André Mikano est-il un as du droit des étrangers ou le complice des passeurs? L'avocat comparaîtra lundi 9 décembre 2013 deavnt le tribunal de Bobigny pour aide, en bande organisée, à l'entrée et au séjour irrégulier de sans-papiers marocains. Il encourt jusqu'à 10 ans de prison.
Un avocat spécialiste du droit des étrangers est jugé à partir de lundi à Bobigny, accusé d'avoir franchi la ligne jaune en se faisant complice des passeurs, un dossier qui selon le barreau touche au "principe" même du métier d'avocat. Me André Mikano comparaît pour aide, en bande organisée, à l'entrée et au séjour irrégulier de sans-papiers marocains, arrivés entre 2007 et 2010 à l'aéroport de Roissy Charles-de-Gaulle. Cet homme de 46 ans encourt jusqu'à 10 ans de prison.
Au Maroc, les sans-papiers payaient 8.000 euros à leurs passeurs, qui leur fournissaient des billets d'avion pour Paris. A Roissy, guidés dans les couloirs de l'aéroport par téléphone portable, ils tentaient d'échapper aux contrôles de la police aux frontières (PAF) pour entrer illégalement en France.

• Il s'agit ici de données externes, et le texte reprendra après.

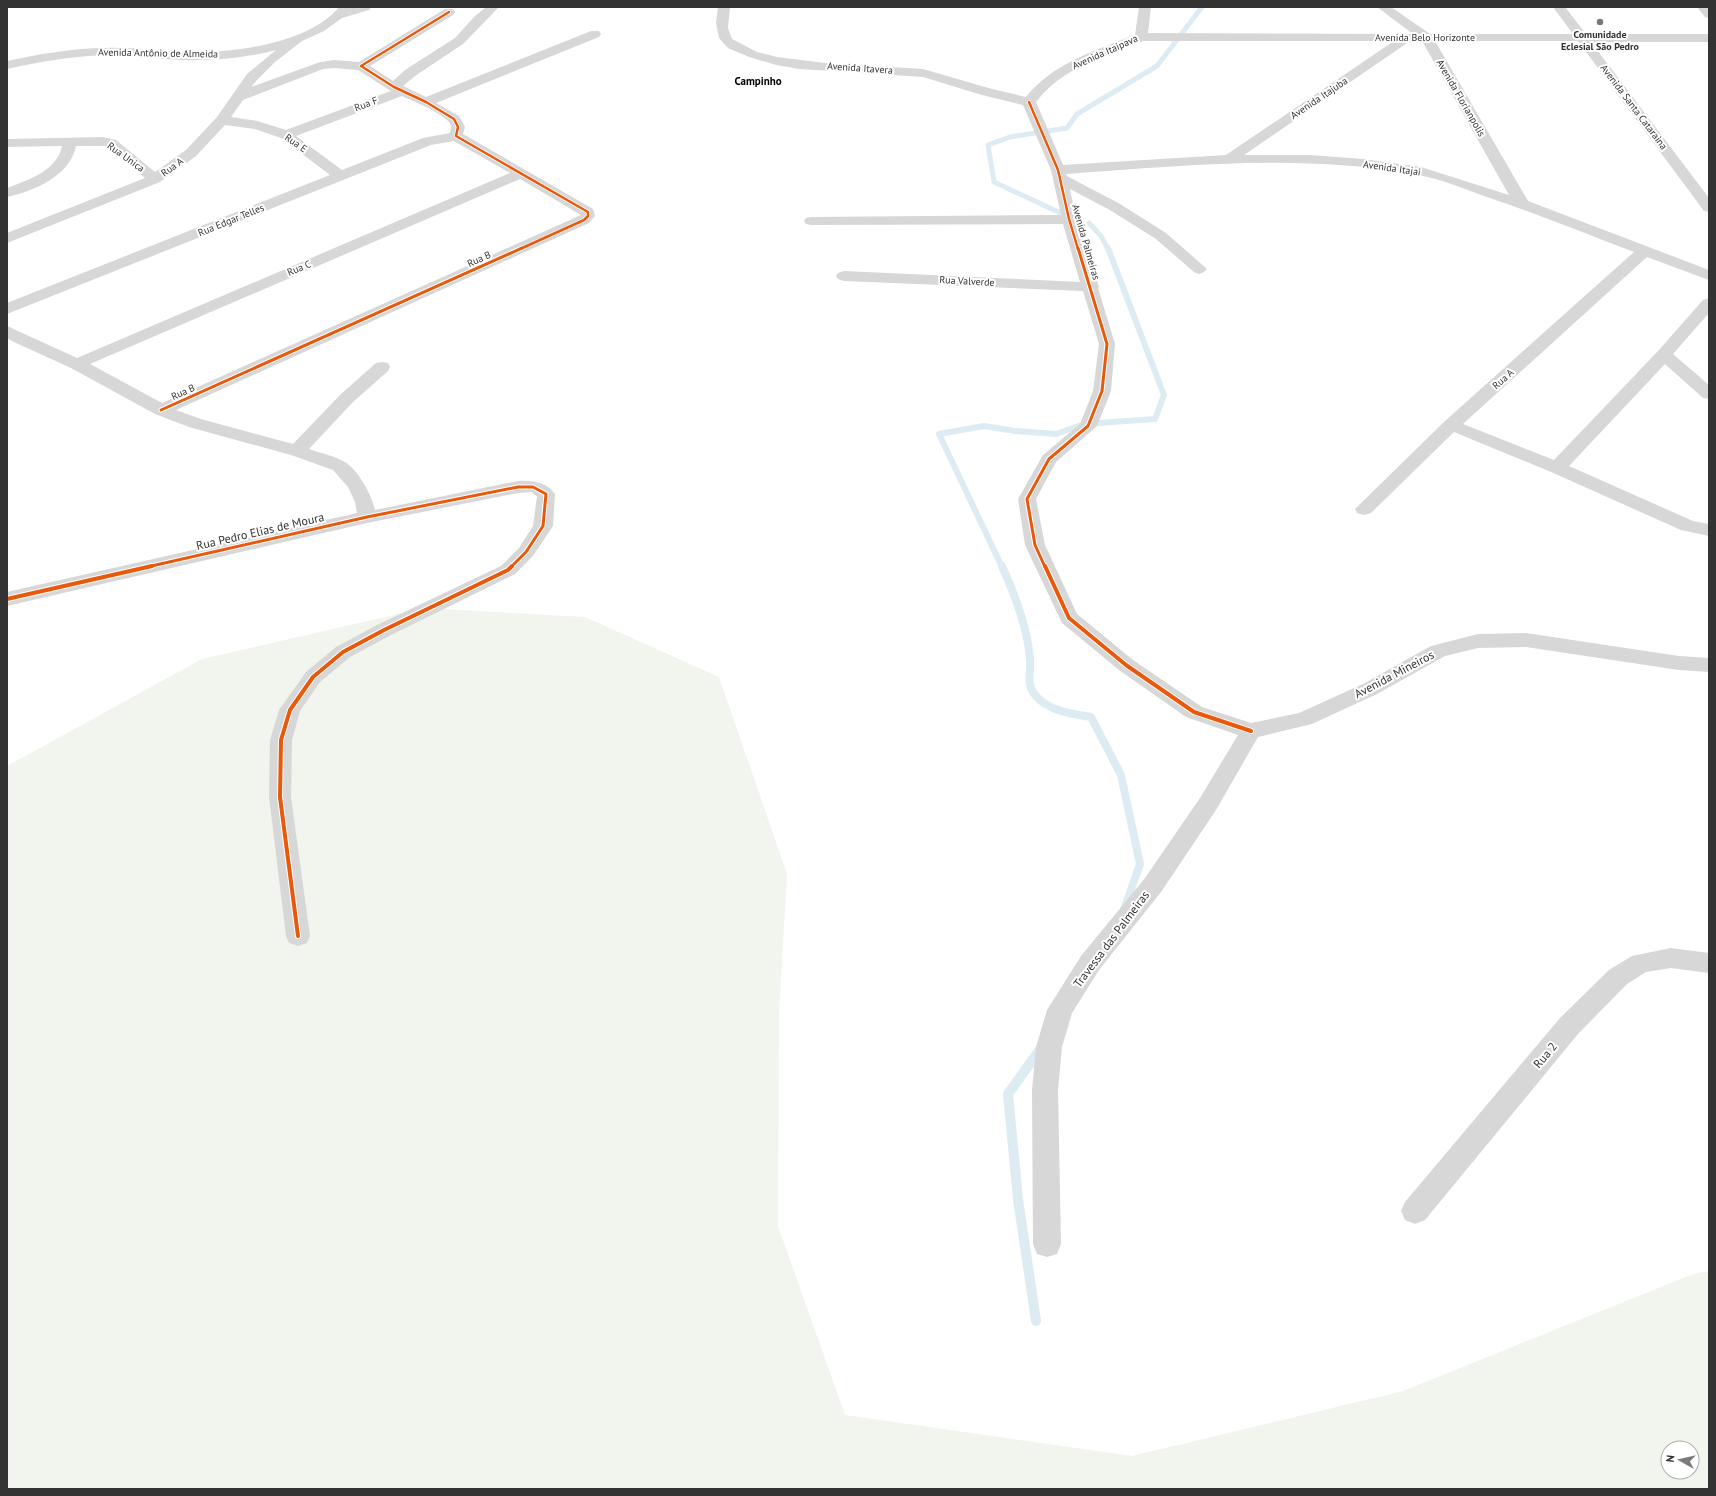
<svg xmlns="http://www.w3.org/2000/svg" width="1716" height="1496" viewBox="0 0 1716 1496" font-family="'PT Sans',sans-serif">
<style>
.green{fill:#f1f5ed;fill-rule:evenodd}
.lines{fill:none;stroke-linecap:round;stroke-linejoin:round}
.stream-far3{stroke:#ddebf3;stroke-width:5}
.stream-far2{stroke:#ddebf3;stroke-width:6}
.stream-far1{stroke:#ddebf3;stroke-width:8}
.stream{stroke:#ddebf3;stroke-width:10}
.minor{fill:#d7d7d7;fill-rule:evenodd}
.cycleway-far2-casing{stroke:#fff;stroke-width:4}
.cycleway-far1-casing{stroke:#fff;stroke-width:5}
.cycleway-casing{stroke:#fff;stroke-width:6}
.cycleway-far2{stroke:#e8590c;stroke-width:2.5}
.cycleway-far1{stroke:#e8590c;stroke-width:3}
.cycleway{stroke:#e8590c;stroke-width:4}
.poi-dot{fill:#7a7a7a;stroke:#fff;stroke-width:1.5}
.labels{text-anchor:middle;dominant-baseline:central;stroke-width:4;stroke-linejoin:round;paint-order:stroke}
.far-poi-label{font-size:10px;font-weight:bold;fill:#333;stroke:#fff}
.far-street-label{font-size:10px;fill:#333;stroke:#fff}
.far-neighbourhood-label{font-size:11px;font-weight:bold;fill:#000;stroke:#fff}
.street-label{font-size:12px;fill:#333;stroke:#fff}
</style>
<rect width="100%" height="100%" fill="#fff"/>
<path class="green" d="M425,608L585,617L719,677L787,874L779,1014L778,1226L845,1415L1132,1456L1403,1391L1693,1274L1709,1271V1489H7V766L202,659ZM1668,1448H1692V1472H1668Z"/>
<g class="lines">
<g class="stream-far3">
<polyline points="1065,215 994,182 988,145 1010,137 1067,128 1077,114 1157,66 1202,7"/>
<polyline points="1089,223 1101,236 1108,249"/>
</g>
<polyline class="stream-far2" points="1002,567 939,434 984,426 1015,431 1056,434 1084,424 1155,419 1164,395 1108,248"/>
<path class="stream-far1" d="M1002,566C1015,595 1028,628 1030,660C1031,673 1026,684 1035,695C1048,711 1072,714 1091,717L1121,775L1140,864L1124,910"/>
<polyline class="stream" points="1036,1321 1018,1199 1008,1094 1041,1048"/>
<g class="minor">
<path d="M339,7H371L369,10L342,18L324,31L302,41L275,62L257,80L251,87L320,62L334,60L359,62L445,9H453L455,12L453,15L370,66L393,81L405,70L455,38L474,17L486,7H499L463,44L415,76L403,86L426,97L591,31H599L601,34L599,37L436,103L459,116L465,127L463,134L593,209L595,216L589,223L176,410L201,419L293,444L341,394L376,363L382,362L388,363L390,367L388,371L353,402L309,449C320,453 335,456 345,462C358,470 372,495 375,510L518,481C531,480 547,482 555,494L553,526L533,556L515,574L391,635L350,657L320,682L300,711L292,740L291,797L310,936L307,943L298,946L289,943L286,936L269,797L270,740L279,710L306,672L336,647L377,625L501,566L519,548L533,526L537,496L531,492L518,493L367,523L7,606V592L357,513L355,502L348,487L333,470L291,455L189,427L155,414L71,368L14,342L7,338V326L77,358L510,173L454,141L431,145L7,314V303L330,175L281,138L255,129L225,125L196,156L160,182L7,243V233L145,178L106,146H76C70,176 34,191 7,197V188C28,180 57,171 62,146L7,147V139L103,137L116,140L155,172L186,150L217,117L247,74L276,50C246,58 213,61 182,60C160,59 138,56 116,55C79,55 43,61 7,69V61C40,54 73,48 106,48C132,47 157,51 182,52C228,54 308,45 339,7ZM334,68L358,70L391,91L286,130L257,121L231,117L243,100L323,69ZM402,96C415,102 438,111 448,121C452,125 451,128 450,133L423,138L342,170L296,136ZM520,179L581,215L162,403L90,364Z"/>
<path d="M718,7H730L728,28L732,39L757,52L777,57L825,63L923,69L992,89L1026,97C1053,63 1096,50 1135,35L1139,7H1151L1148,33L1413,34L1377,7H1391L1430,34H1573L1553,7H1565L1586,34H1709V42H1591L1709,198V212L1704,211L1578,41H1435L1528,201L1709,270V280L1647,257L1463,424L1554,460L1658,351L1703,300L1709,298V313L1673,354L1709,385V399L1703,398L1665,364L1569,466L1693,521L1709,524V536L1681,530L1551,472L1454,432L1371,513L1364,515L1357,513L1355,509L1445,421L1634,252C1584,233 1535,213 1484,196C1463,188 1440,179 1418,175C1302,153 1183,166 1066,174L1067,176L1120,204L1166,233L1207,269L1204,272L1199,274L1194,272L1156,239L1110,210L1070,189L1076,219L1099,287L1098,288L1115,344L1111,391L1097,426L1056,462L1036,499L1045,545L1077,614L1133,660L1202,707L1251,723L1299,713L1363,684L1431,646L1478,634L1526,633L1679,656L1709,658V672L1679,670L1526,647L1478,648L1445,656L1377,694L1312,724L1258,737L1216,810L1161,892L1099,970L1072,1013L1062,1047L1058,1090L1061,1244L1057,1254L1047,1257L1037,1254L1033,1244L1032,1090L1036,1047L1047,1010L1081,956L1145,878L1200,798L1238,735L1186,717L1119,670L1062,623L1025,545L1018,499L1043,455L1080,424L1093,391L1099,344L1083,291L844,281L838,279L836,276L838,273L844,271L1080,282L1063,224L811,225L806,224L804,221L806,218L811,217L1061,215L1051,170L1023,105L982,95L923,77L800,69L776,65L749,57L728,48L719,38L716,23ZM1143,41H1394L1226,155L1063,165L1036,102C1062,68 1104,56 1143,41ZM1410,41H1422L1509,195L1421,167L1363,159L1310,155H1244Z"/>
<polygon points="1697,7 1709,7 1709,18 1705,17"/>
<polygon points="1671,948 1709,953 1709,973 1671,968 1646,972 1627,984 1578,1034 1425,1220 1415,1224 1405,1220 1401,1211 1405,1202 1560,1018 1609,970 1632,956"/>
</g>
<defs>
<g id="cycleway-far2">
<polyline points="449,12 361,66 394,87 426,102 454,119 458,127 456,136 588,212 588,216 584,220 520,249"/>
<polyline points="1029,102 1058,170 1069,219 1078,249"/>
</g>
<g id="cycleway-far1">
<polyline points="161,410 522,248"/>
<polyline points="147,567 367,517 518,487 533,487 546,494 543,526 526,552 511,567"/>
<polyline points="1045,567 1035,545 1027,499 1049,459 1088,426 1102,391 1107,344 1078,248"/>
</g>
<g id="cycleway">
<polyline points="1045,566 1069,618 1126,665 1194,712 1251,731"/>
<polyline points="7,599 152,566"/>
<polyline points="298,936 280,797 281,740 290,710 313,677 343,652 384,630 508,570 512,566"/>
</g>
</defs>
<use href="#cycleway-far2" class="cycleway-far2-casing"/>
<use href="#cycleway-far1" class="cycleway-far1-casing"/>
<use href="#cycleway" class="cycleway-casing"/>
<use href="#cycleway-far2" class="cycleway-far2"/>
<use href="#cycleway-far1" class="cycleway-far1"/>
<use href="#cycleway" class="cycleway"/>
</g>
<circle class="poi-dot" cx="1600" cy="22" r="4"/>
<g class="labels">
<g class="far-poi-label">
<text x="1600" y="34">Comunidade<tspan x="1600" dy="12">Eclesial São Pedro</tspan></text>
</g>
<g class="far-street-label">
<text x="1425" y="37">Avenida Belo Horizonte</text>
<text transform="translate(1105 52) rotate(-24)">Avenida Itaipava</text>
<text transform="translate(158 53) rotate(1)">Avenida Antônio de Almeida</text>
<text transform="translate(860 68) rotate(4)">Avenida Itavera</text>
<text transform="translate(1319 98) rotate(-34)">Avenida Itajuba</text>
<text transform="translate(1461 98) rotate(60)">Avenida Florianpolis</text>
<text transform="translate(366 104) rotate(-21)">Rua F</text>
<text transform="translate(1634 107) rotate(53)">Avenida Santa Cataraina</text>
<text transform="translate(296 143) rotate(35)">Rua E</text>
<text transform="translate(126 157) rotate(36)">Rua Unica</text>
<text transform="translate(172 167) rotate(-36)">Rua A</text>
<text transform="translate(1392 168) rotate(8)">Avenida Itajai</text>
<text transform="translate(231 220) rotate(-22)">Rua Edgar Telles</text>
<text transform="translate(1086 242) rotate(74)">Avenida Palmeiras</text>
<text transform="translate(479 259) rotate(-24)">Rua B</text>
<text transform="translate(299 268) rotate(-23)">Rua C</text>
<text transform="translate(967 281) rotate(3)">Rua Valverde</text>
<text transform="translate(1503 379) rotate(-42)">Rua A</text>
<text transform="translate(183 392) rotate(-24)">Rua B</text>
</g>
<g class="far-neighbourhood-label">
<text x="758" y="81">Campinho</text>
</g>
<g class="street-label">
<text transform="translate(260 531) rotate(-13)">Rua Pedro Elias de Moura</text>
<text transform="translate(1394 674) rotate(-28)">Avenida Mineiros</text>
<text transform="translate(1111 939) rotate(-53)">Travessa das Palmeiras</text>
<text transform="translate(1545 1055) rotate(-50)">Rua 2</text>
</g>
</g>
<rect width="1716" height="1496" fill="none" stroke="#333333" stroke-width="16"/>
<g transform="translate(1680 1460) rotate(278)"><circle r="19" fill="#ffffff" stroke="#adadad"/>
<path d="M0-3L7 15L0 10L-7 15Z" fill="#7a7a7a"/>
<text y="-6" font-size="11" font-weight="bold" text-anchor="middle" fill="#333333">N</text>
</g>
</svg>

S'ils étaient interpellés, c'est Me Mikano qui devait oeuvrer à leur libération en assurant leur défense au tribunal de Bobigny, moyennant parfois 1.500 euros versés en liquide. André Mikano comparaît avec sept co-prévenus: tête de réseau en France, passeurs, ainsi que deux fonctionnaires de la préfecture du Val d'Oise, accusées de corruption.
Selon l'accusation, écoutes téléphoniques à l'appui, Me Mikano était "l'avocat attitré" de cette filière d'immigration clandestine, pour laquelle il travaillait "sciemment". Ses honoraires étaient fixés "à l'avance" par le réseau, avant même qu'il ne connaisse l'identité de ses clients. Aux enquêteurs, qui ont retrouvé 200.000 euros et 47.000 dollars en liquide chez lui, l'avocat a affirmé qu'il n'avait pas connaissance du réseau d'immigration clandestine et n'y avoir jamais appartenu.
Fait rare pour un avocat mis en cause dans l'exercice de ses fonctions, André Mikano a passé un mois et demi en prison, au printemps 2013, pour une affaire très similaire, toujours à l'instruction et impliquant des sans-papiers philippins. Le barreau de Bobigny l'a alors soutenu, refusant de le suspendre de ses fonctions. "C'est un dossier de principe sur le fait qu'on n'a pas de compte à rendre sur la manière dont on est désignés" par les clients, affirme le bâtonnier Robert Feyler. "On n'a pas entendu à ce jour d'élément véritablement probant" à charge contre Me Mikano, un "excellent avocat, grand technicien", que la police aux frontières a "dans le nez", ajoute-t-il.
Pourquoi les dizaines de clients défendus par Me Mikano passaient-ils par les mêmes filières clandestines? Sa connaissance des rouages techniques du droit des étrangers le rendait particulièrement efficace, et "si un chef de réseau (n'avait) pas dans ses petits papiers le téléphone de Me Mikano, il (pouvait) fermer boutique!", ironise-t-il.
De son côté, l'avocat d'André Mikano, Me Jeffrey Schinazi, dénonce "une obsession du parquet de Bobigny, instrumentalisé par la PAF, de faire rendre gorge à l'avocat qui fait sortir (les sans-papiers) de la zone d'attente" de Roissy. "C'est le procès du statut de l'avocat", affirme-t-il, appelant le tribunal à faire "la différence entre une filière et un filon" de clientèle, les étrangers libérés grâce à Me Mikano le recommandant selon lui, tout simplement, à leurs consorts. En décembre 2012, Me Schinazi avait déjà défendu un avocat poursuivi pour aide au séjour d'étrangers sans-papiers et obtenu sa relaxe par le tribunal correctionnel de Paris.
Le procès débute lundi au tribunal correctionnel de Bobigny et doit durer au moins quatre jours.